Biogeochemical cycling of polyamines in a coastal marine environment
Abstract
Polyamines are a group of short-chain aliphatic compounds containing multiple primary or secondary amine groups. They are ubiquitous in aquatic environments with concentrations in the sub-nanomolar range, while concentrations in cells are at millimolar levels. They are commonly regarded as important osmolytes, synthesized or assimilated by osmotrophs, like bacterioplankton. They play a key role in cellular growth and synthesis of nucleic acids and proteins. However, few studies have examined the role of polyamines in oceanic N cycling.
In this study, I hypothesized that polyamines contributed a significant amount of nitrogen to bacterial N production because of greater N: C ratio in polyamines than other labile organic nitrogen compounds. I determined turnover rates of three polyamines (putrescine, spermidine and spermine) in water samples using 3H-labeled compounds and measured their concentrations by HPLC in the South Atlantic Bight (SAB) and in salt marsh estuaries. The data showed that polyamines were rapidly assimilated by bacterioplankton, especially in samples from salt marshes and the inner-shelf of the SAB. However, low ambient concentrations of polyamines limited their contribution to bacterioplankton C and N demands compared to dissolved free amino acids that were used as controls. My study of polyamine metabolism in phytoplankton suggested that bacterial uptake of polyamines was limited by sources of polyamines. I found low concentrations (nmol L-1) of dissolved polyamine pools in media of phytoplankton cultures, similar to concentrations measured in the field. My data suggested that the composition and concentration of dissolved polyamines was a result of low diffusion from intracellular pools, selective release and uptake by healthy phytoplankton cells, as well as modifications by bacterioplankton uptake.

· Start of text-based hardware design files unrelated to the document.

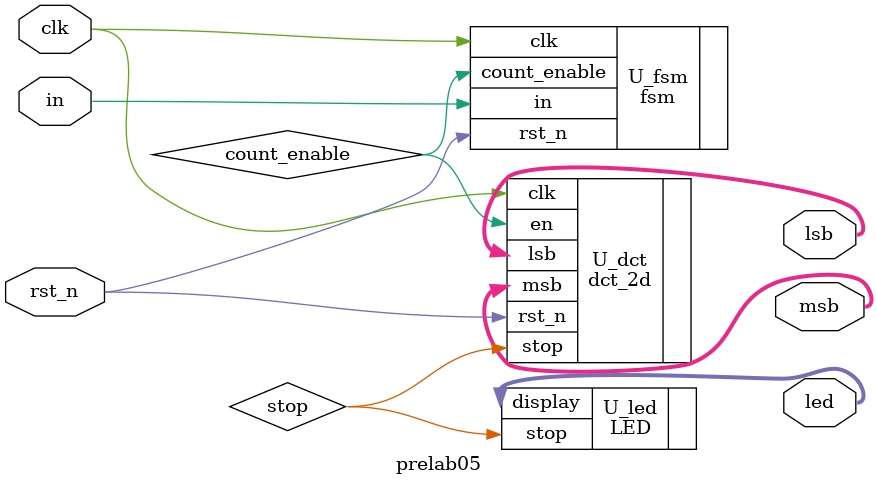
<source format=v>
`timescale 1ns / 1ps

`define BCD_BIT_WIDTH 4
module prelab05(
    clk,    // global clock
    rst_n,  // low actie reset
    in,      // input for FSM
    msb,
    lsb,
    led,
);

    input clk;
    input rst_n;
    input in;

    output [`BCD_BIT_WIDTH - 1:0]msb;
    output [`BCD_BIT_WIDTH - 1:0]lsb;
    output [15:0]led;

    wire count_enable;  // for connection of fsm and counter
    wire stop;  // decrease enable signal will connect to the led signal


    fsm U_fsm(
        .count_enable(count_enable),
        .in(in),    // input control
        .clk(clk), 
        .rst_n(rst_n)
    );

    dct_2d U_dct(
      .msb(msb),
      .lsb(lsb), 
      .clk(clk), 
      .rst_n(rst_n), 
      .en(count_enable),
      .stop(stop)
    );

    LED U_led(
        .stop(stop),
        .display(led)
    );
endmodule

</source>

Thaumarchaeota have been shown to oxidize polyamine nitrogen. This dissertation investigated the spatial and seasonal variability of abundances and activity of Thaumarchaeota in the SAB by quantitative PCR of Thaumarchaeota 16S rRNA and Archaea ammonia monooxygenase subunit A (amoA) genes and simulated in situ incubations with 15NH4Cl. I found a peak in Thaumarchaeota abundance (>1000-fold increase) in mid-summer at inshore and nearshore stations, but rapid ammonia oxidation was constrained to the inner-shelf at the mouth of the estuaries, probably driven by the substrate availability.